=== Your objective ===
Every record that follows must be duplicated exactly, with images left out.

------ Data

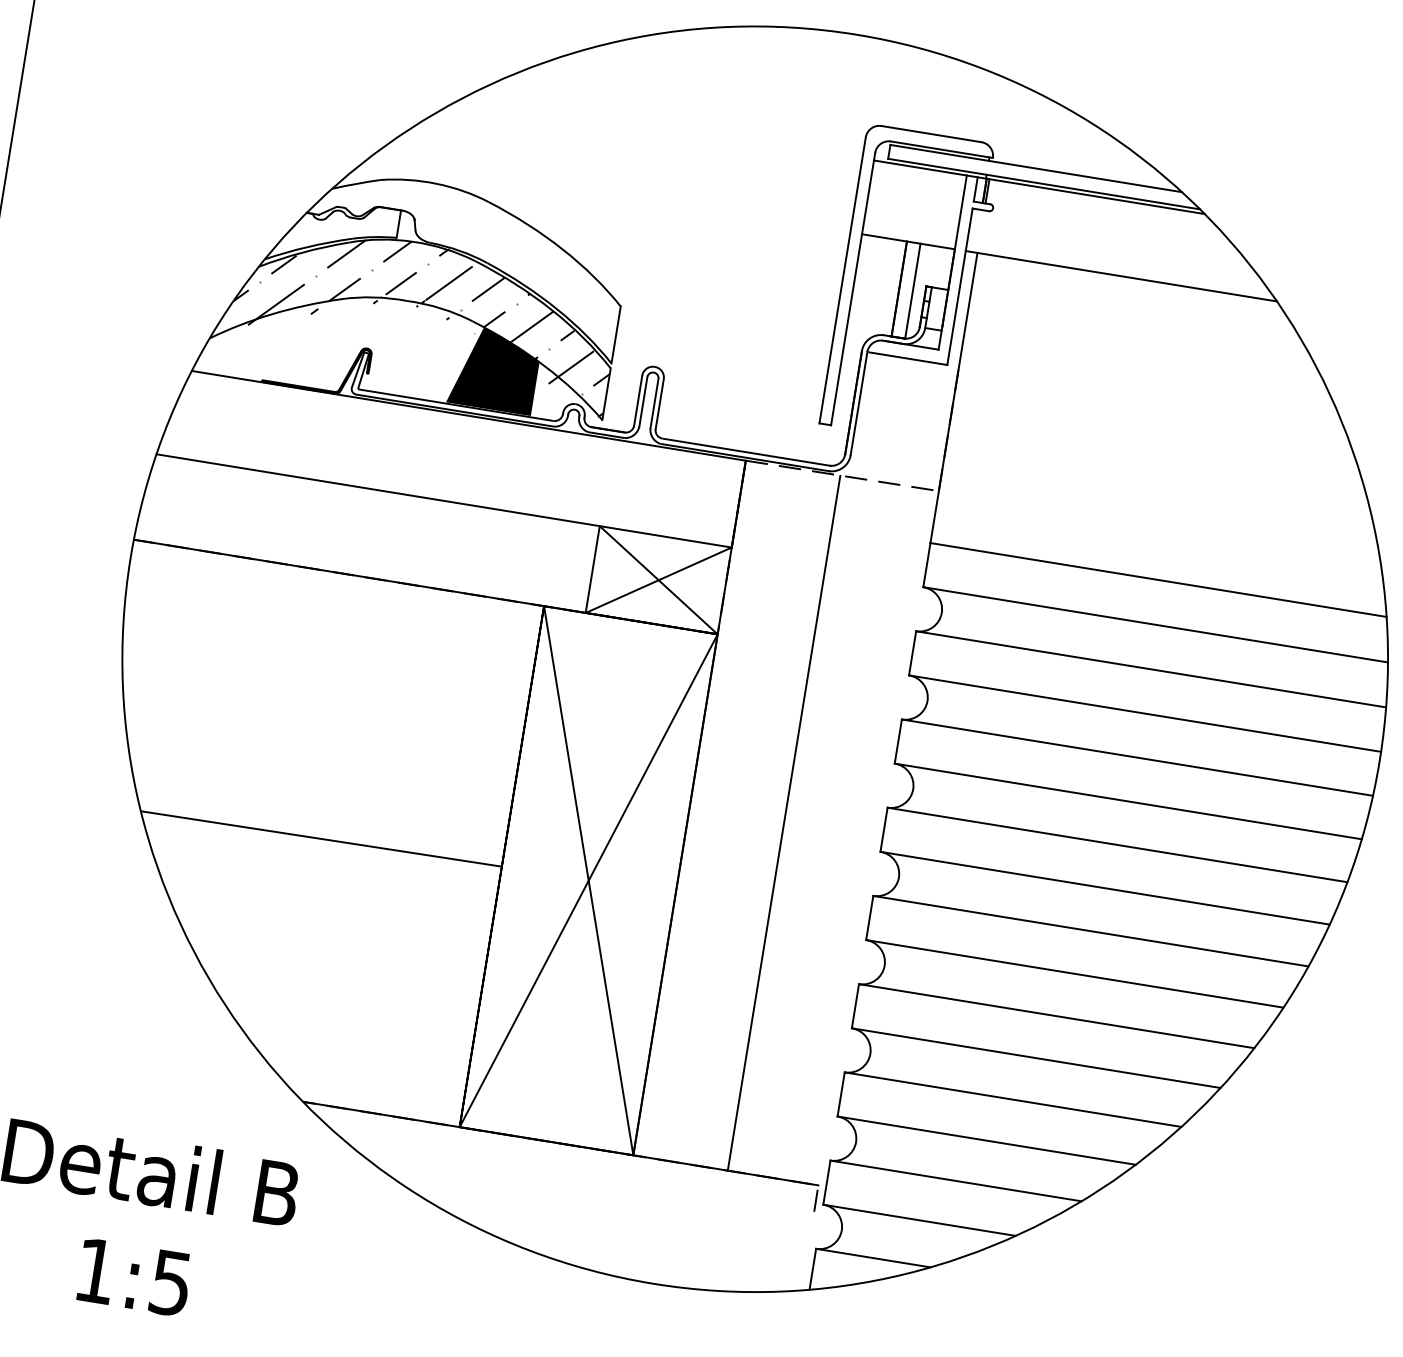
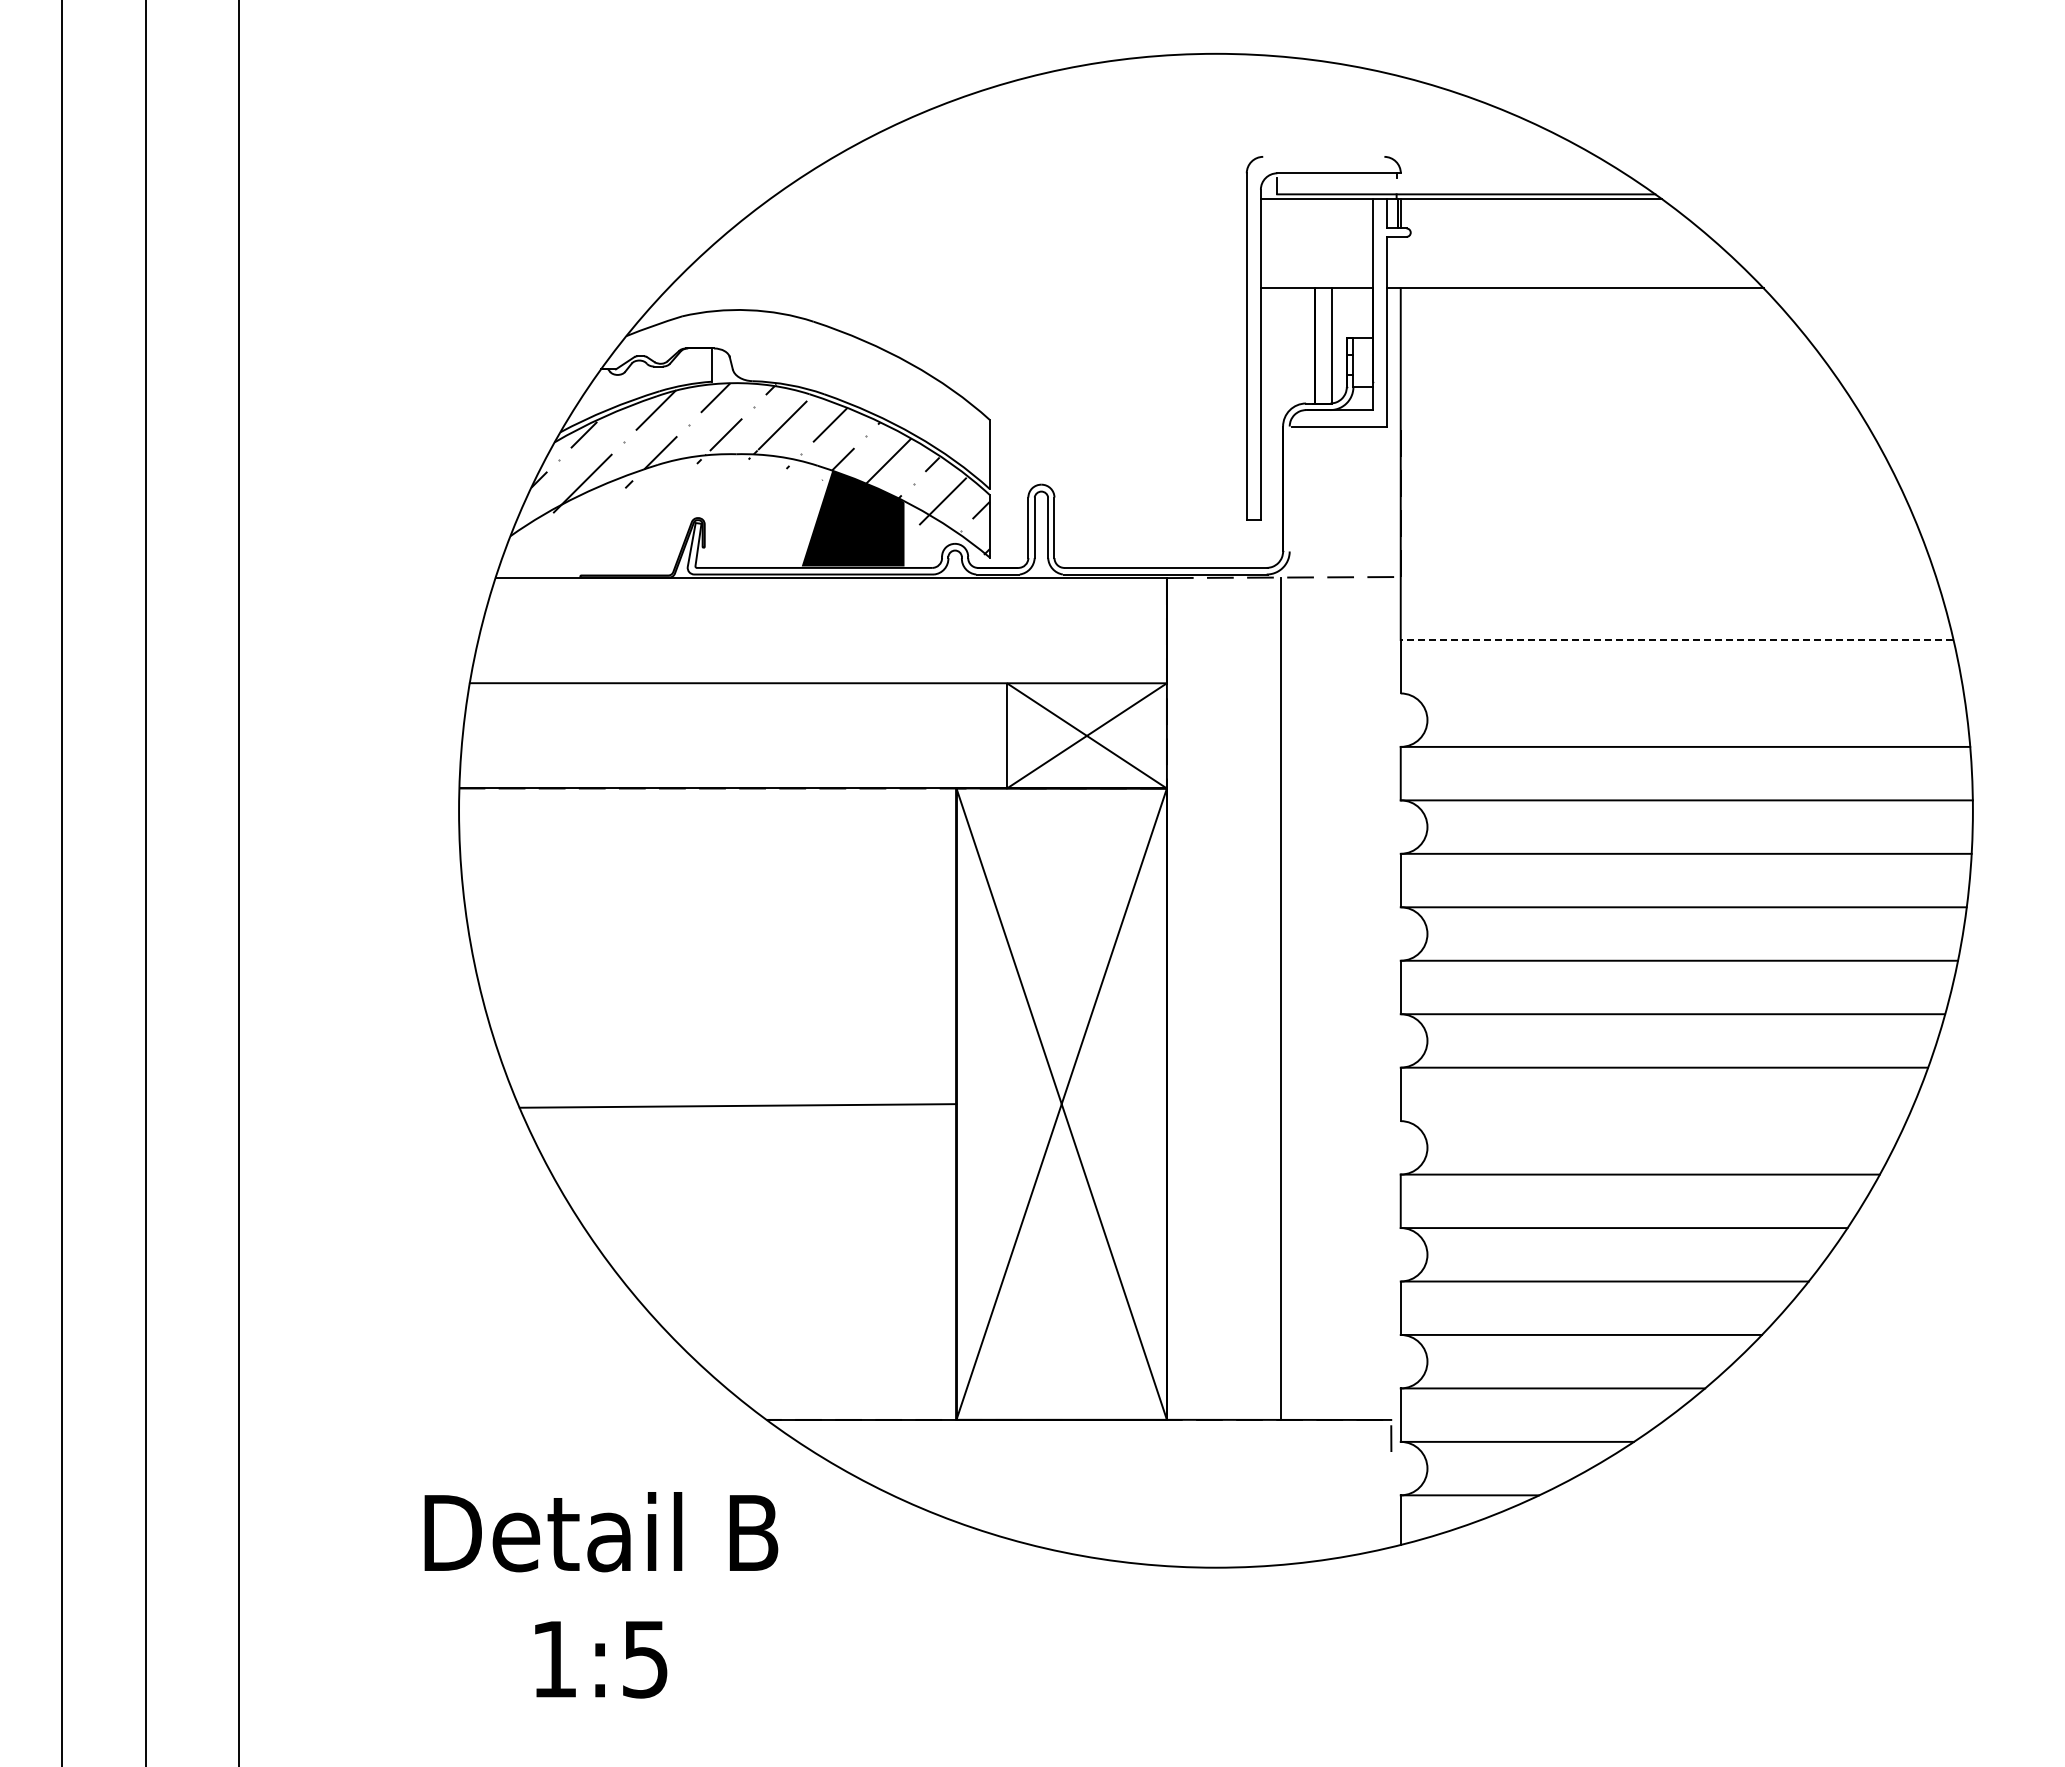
line: (931, 133) -> (1323, 156), removed
line: (1035, 168) -> (1453, 177), removed
line: (858, 403) -> (1289, 488), removed
line: (1157, 580) -> (1676, 640), solid -> dashed
line: (1154, 624) -> (1681, 693), removed
line: (1074, 974) -> (1653, 1121), removed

------------

=== Answer below ===
line: (931, 133) -> (1323, 156), removed
line: (1035, 168) -> (1453, 177), removed
line: (858, 403) -> (1289, 488), removed
line: (1157, 580) -> (1676, 640), solid -> dashed
line: (1154, 624) -> (1681, 693), removed
line: (1074, 974) -> (1653, 1121), removed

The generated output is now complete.